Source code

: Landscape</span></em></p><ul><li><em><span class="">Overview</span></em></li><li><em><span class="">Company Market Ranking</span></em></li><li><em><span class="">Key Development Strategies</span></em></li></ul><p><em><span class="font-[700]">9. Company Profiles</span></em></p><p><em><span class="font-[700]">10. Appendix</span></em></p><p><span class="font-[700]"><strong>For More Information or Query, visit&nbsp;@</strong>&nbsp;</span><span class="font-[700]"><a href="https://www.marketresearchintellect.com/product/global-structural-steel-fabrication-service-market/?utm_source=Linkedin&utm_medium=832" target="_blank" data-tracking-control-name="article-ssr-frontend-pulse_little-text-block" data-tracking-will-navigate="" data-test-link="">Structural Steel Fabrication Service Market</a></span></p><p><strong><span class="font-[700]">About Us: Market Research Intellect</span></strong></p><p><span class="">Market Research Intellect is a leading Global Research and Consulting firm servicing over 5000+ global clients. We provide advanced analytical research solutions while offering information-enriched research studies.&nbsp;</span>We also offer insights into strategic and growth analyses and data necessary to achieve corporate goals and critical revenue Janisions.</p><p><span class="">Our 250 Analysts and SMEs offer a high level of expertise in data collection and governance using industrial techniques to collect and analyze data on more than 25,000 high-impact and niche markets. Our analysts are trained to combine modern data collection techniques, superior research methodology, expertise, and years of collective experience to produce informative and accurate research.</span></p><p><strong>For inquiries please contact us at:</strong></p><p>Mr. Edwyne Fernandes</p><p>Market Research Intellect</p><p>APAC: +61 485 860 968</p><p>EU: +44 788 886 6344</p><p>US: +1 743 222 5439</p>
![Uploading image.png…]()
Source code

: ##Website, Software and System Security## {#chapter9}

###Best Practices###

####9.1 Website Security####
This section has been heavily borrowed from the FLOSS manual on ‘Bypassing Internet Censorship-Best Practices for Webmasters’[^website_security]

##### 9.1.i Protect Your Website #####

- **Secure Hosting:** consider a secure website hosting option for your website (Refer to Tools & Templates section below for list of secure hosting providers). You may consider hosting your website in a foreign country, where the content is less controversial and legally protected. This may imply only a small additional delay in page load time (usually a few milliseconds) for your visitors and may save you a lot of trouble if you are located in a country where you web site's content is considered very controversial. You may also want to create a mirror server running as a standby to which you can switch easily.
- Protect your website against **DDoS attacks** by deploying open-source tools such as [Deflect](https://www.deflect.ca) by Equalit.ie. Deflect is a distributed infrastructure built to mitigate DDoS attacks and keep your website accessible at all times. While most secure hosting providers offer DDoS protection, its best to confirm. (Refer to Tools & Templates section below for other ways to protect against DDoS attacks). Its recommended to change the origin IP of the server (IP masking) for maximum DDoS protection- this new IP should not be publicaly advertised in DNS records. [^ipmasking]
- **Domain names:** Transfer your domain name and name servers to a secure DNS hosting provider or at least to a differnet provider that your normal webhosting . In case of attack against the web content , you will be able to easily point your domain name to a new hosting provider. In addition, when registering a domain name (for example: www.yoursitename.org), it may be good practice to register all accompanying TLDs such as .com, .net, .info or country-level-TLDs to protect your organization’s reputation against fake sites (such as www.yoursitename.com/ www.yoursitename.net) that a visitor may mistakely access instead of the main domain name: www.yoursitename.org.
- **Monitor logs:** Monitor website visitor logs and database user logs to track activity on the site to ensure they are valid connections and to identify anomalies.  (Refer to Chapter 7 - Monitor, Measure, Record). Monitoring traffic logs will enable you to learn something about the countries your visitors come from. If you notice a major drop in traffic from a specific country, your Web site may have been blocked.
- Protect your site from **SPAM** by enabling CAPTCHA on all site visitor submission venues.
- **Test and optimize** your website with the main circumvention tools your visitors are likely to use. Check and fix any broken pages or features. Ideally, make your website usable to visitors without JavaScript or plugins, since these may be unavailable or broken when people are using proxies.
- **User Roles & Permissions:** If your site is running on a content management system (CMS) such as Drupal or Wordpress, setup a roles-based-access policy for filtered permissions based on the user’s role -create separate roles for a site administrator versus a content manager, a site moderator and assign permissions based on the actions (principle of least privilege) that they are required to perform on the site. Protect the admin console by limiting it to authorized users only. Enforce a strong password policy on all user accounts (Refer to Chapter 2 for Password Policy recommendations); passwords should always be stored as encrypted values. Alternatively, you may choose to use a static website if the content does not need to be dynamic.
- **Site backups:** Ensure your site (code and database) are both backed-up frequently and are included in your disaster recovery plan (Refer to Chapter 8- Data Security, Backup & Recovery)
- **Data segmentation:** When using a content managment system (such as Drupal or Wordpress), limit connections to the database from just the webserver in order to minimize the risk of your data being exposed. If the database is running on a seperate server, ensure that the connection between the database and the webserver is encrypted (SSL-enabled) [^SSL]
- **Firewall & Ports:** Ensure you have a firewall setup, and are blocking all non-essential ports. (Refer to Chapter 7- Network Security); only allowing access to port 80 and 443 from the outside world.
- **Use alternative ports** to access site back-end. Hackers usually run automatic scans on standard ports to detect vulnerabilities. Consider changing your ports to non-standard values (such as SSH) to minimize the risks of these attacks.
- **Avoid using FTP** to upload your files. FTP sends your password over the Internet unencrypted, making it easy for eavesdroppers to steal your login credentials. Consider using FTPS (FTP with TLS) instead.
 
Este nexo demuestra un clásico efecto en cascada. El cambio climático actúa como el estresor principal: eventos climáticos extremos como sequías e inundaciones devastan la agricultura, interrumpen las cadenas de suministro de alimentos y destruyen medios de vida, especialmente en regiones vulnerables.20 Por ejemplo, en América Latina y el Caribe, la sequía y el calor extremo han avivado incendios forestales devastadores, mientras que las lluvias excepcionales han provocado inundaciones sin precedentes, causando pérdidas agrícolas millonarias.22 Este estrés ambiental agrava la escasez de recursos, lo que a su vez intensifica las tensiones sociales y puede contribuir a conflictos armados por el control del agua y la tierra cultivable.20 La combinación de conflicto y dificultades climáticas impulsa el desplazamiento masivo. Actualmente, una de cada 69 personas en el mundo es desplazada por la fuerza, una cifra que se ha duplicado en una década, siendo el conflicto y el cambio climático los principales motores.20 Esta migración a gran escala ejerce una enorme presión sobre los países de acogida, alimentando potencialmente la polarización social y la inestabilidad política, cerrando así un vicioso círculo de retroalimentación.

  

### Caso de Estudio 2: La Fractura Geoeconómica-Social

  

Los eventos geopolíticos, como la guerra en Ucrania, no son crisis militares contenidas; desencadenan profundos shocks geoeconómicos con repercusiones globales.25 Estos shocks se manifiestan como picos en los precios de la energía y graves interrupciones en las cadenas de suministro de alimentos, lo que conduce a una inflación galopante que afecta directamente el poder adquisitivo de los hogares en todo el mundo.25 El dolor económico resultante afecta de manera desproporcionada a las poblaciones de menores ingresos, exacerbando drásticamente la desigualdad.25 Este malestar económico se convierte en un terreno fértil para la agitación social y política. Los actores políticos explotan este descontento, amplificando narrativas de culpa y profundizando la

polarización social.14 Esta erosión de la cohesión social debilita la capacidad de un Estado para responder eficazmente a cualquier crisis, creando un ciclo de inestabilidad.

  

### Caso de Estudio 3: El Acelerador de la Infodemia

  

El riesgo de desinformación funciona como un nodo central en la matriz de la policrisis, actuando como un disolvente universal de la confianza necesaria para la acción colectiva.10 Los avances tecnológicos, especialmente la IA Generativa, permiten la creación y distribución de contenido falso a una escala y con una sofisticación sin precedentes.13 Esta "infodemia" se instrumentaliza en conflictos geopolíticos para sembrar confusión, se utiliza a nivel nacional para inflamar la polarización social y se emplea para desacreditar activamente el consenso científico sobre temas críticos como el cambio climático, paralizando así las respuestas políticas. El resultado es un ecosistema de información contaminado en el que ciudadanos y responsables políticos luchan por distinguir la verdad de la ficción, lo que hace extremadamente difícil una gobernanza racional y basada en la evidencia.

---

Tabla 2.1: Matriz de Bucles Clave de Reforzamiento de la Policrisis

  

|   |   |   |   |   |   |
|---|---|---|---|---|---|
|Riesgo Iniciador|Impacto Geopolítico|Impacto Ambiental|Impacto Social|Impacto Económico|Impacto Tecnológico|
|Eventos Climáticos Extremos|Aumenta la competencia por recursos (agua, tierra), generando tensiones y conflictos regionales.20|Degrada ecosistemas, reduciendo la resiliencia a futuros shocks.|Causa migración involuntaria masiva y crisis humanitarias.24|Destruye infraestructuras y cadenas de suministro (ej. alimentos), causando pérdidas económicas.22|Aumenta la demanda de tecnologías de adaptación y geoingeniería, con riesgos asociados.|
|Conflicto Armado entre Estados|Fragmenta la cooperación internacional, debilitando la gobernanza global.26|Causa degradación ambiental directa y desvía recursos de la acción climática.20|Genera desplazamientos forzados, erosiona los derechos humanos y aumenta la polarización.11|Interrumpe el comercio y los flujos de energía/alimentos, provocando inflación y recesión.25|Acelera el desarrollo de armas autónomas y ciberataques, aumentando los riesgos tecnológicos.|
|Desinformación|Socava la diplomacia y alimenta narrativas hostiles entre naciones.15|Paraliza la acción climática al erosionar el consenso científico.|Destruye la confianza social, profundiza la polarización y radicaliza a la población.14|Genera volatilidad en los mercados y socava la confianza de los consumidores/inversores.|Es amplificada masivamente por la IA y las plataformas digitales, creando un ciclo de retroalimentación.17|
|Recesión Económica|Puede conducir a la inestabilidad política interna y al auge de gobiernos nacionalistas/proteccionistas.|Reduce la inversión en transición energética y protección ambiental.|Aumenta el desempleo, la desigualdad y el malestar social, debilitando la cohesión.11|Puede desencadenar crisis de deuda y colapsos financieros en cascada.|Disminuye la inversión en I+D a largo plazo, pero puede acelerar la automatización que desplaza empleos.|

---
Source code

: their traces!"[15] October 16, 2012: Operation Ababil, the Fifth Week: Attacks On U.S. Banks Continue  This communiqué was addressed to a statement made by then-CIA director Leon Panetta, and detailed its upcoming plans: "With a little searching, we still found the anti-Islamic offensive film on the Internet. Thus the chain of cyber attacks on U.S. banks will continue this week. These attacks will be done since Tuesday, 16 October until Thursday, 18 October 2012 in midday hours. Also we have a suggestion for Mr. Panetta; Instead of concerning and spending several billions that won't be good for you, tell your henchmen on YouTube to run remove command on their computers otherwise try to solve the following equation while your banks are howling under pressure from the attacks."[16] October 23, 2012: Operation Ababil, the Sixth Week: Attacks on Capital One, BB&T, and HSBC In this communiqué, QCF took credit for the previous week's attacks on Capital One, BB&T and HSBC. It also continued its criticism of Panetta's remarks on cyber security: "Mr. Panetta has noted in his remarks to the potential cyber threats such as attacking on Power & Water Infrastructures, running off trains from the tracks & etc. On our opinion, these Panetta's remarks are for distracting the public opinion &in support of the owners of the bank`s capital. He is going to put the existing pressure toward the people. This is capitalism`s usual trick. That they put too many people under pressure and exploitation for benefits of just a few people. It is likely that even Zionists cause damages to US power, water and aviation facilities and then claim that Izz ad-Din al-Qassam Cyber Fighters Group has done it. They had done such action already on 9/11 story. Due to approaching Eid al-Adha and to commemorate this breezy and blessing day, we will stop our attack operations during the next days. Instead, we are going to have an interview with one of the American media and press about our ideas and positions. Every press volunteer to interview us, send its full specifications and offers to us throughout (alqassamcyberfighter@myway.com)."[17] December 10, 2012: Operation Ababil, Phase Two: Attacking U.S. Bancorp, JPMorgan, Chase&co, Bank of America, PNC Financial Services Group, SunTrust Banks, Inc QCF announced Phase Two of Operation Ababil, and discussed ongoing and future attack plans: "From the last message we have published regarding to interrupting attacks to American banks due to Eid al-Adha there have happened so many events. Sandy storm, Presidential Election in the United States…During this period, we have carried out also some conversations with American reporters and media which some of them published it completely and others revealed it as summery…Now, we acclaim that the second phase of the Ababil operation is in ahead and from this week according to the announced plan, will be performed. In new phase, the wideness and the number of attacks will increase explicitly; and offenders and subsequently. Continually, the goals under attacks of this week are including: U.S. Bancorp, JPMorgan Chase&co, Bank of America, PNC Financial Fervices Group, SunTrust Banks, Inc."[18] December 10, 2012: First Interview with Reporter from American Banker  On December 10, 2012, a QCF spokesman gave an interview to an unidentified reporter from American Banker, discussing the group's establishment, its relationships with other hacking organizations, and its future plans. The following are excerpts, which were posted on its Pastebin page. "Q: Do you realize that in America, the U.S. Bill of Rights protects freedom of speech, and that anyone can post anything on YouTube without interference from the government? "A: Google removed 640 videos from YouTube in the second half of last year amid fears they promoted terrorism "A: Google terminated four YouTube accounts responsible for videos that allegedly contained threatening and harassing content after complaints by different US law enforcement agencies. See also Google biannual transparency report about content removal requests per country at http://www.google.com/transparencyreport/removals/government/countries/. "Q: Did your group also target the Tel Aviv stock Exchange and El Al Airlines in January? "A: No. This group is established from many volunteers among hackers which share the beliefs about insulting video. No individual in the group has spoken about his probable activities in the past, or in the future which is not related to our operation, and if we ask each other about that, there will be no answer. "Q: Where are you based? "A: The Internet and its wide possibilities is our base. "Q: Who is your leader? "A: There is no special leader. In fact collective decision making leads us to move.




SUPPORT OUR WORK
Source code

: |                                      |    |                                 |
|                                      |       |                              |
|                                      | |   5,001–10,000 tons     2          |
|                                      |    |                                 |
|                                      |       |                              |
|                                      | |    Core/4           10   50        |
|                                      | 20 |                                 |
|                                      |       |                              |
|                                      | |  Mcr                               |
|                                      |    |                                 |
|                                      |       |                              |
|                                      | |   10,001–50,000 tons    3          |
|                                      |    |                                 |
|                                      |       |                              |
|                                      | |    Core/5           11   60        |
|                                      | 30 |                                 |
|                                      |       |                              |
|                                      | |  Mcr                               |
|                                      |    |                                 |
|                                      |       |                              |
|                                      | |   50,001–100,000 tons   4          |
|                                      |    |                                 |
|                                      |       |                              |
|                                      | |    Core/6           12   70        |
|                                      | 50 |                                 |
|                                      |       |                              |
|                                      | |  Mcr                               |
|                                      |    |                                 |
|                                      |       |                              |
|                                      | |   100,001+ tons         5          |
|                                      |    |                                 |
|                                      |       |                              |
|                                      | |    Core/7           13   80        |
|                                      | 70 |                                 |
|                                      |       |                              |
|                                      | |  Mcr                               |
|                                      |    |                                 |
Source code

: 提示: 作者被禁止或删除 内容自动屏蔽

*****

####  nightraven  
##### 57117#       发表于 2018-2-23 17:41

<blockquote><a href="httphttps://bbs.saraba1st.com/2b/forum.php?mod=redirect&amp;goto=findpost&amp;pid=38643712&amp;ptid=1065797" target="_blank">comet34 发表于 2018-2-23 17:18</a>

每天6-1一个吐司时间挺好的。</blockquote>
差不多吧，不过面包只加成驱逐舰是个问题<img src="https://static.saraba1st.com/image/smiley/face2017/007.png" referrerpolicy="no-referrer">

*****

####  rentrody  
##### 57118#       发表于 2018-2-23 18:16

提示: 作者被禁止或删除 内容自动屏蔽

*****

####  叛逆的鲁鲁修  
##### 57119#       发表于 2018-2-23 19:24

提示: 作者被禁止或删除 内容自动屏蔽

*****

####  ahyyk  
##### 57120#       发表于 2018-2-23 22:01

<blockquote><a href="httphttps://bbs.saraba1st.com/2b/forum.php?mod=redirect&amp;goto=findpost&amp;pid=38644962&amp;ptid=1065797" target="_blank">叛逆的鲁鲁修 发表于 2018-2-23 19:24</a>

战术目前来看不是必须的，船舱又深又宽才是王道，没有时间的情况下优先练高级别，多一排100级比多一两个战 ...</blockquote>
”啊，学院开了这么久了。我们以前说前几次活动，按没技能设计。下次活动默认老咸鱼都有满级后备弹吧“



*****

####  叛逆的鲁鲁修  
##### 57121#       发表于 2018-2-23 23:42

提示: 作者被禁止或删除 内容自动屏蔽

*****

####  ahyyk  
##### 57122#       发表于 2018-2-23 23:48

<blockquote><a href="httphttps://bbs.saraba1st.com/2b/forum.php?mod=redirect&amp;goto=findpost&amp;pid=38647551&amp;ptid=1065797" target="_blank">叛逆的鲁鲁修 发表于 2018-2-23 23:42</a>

────────────────────────────────────────

*Directions for this task*:
For the lines above, output exactly those from the line containing "- Protect your site" through the line containing "- **Site backups:**", and skip the others.

*Expected answer*:
- Protect your site from **SPAM** by enabling CAPTCHA on all site visitor submission venues.
- **Test and optimize** your website with the main circumvention tools your visitors are likely to use. Check and fix any broken pages or features. Ideally, make your website usable to visitors without JavaScript or plugins, since these may be unavailable or broken when people are using proxies.
- **User Roles & Permissions:** If your site is running on a content management system (CMS) such as Drupal or Wordpress, setup a roles-based-access policy for filtered permissions based on the user’s role -create separate roles for a site administrator versus a content manager, a site moderator and assign permissions based on the actions (principle of least privilege) that they are required to perform on the site. Protect the admin console by limiting it to authorized users only. Enforce a strong password policy on all user accounts (Refer to Chapter 2 for Password Policy recommendations); passwords should always be stored as encrypted values. Alternatively, you may choose to use a static website if the content does not need to be dynamic.
- **Site backups:** Ensure your site (code and database) are both backed-up frequently and are included in your disaster recovery plan (Refer to Chapter 8- Data Security, Backup & Recovery)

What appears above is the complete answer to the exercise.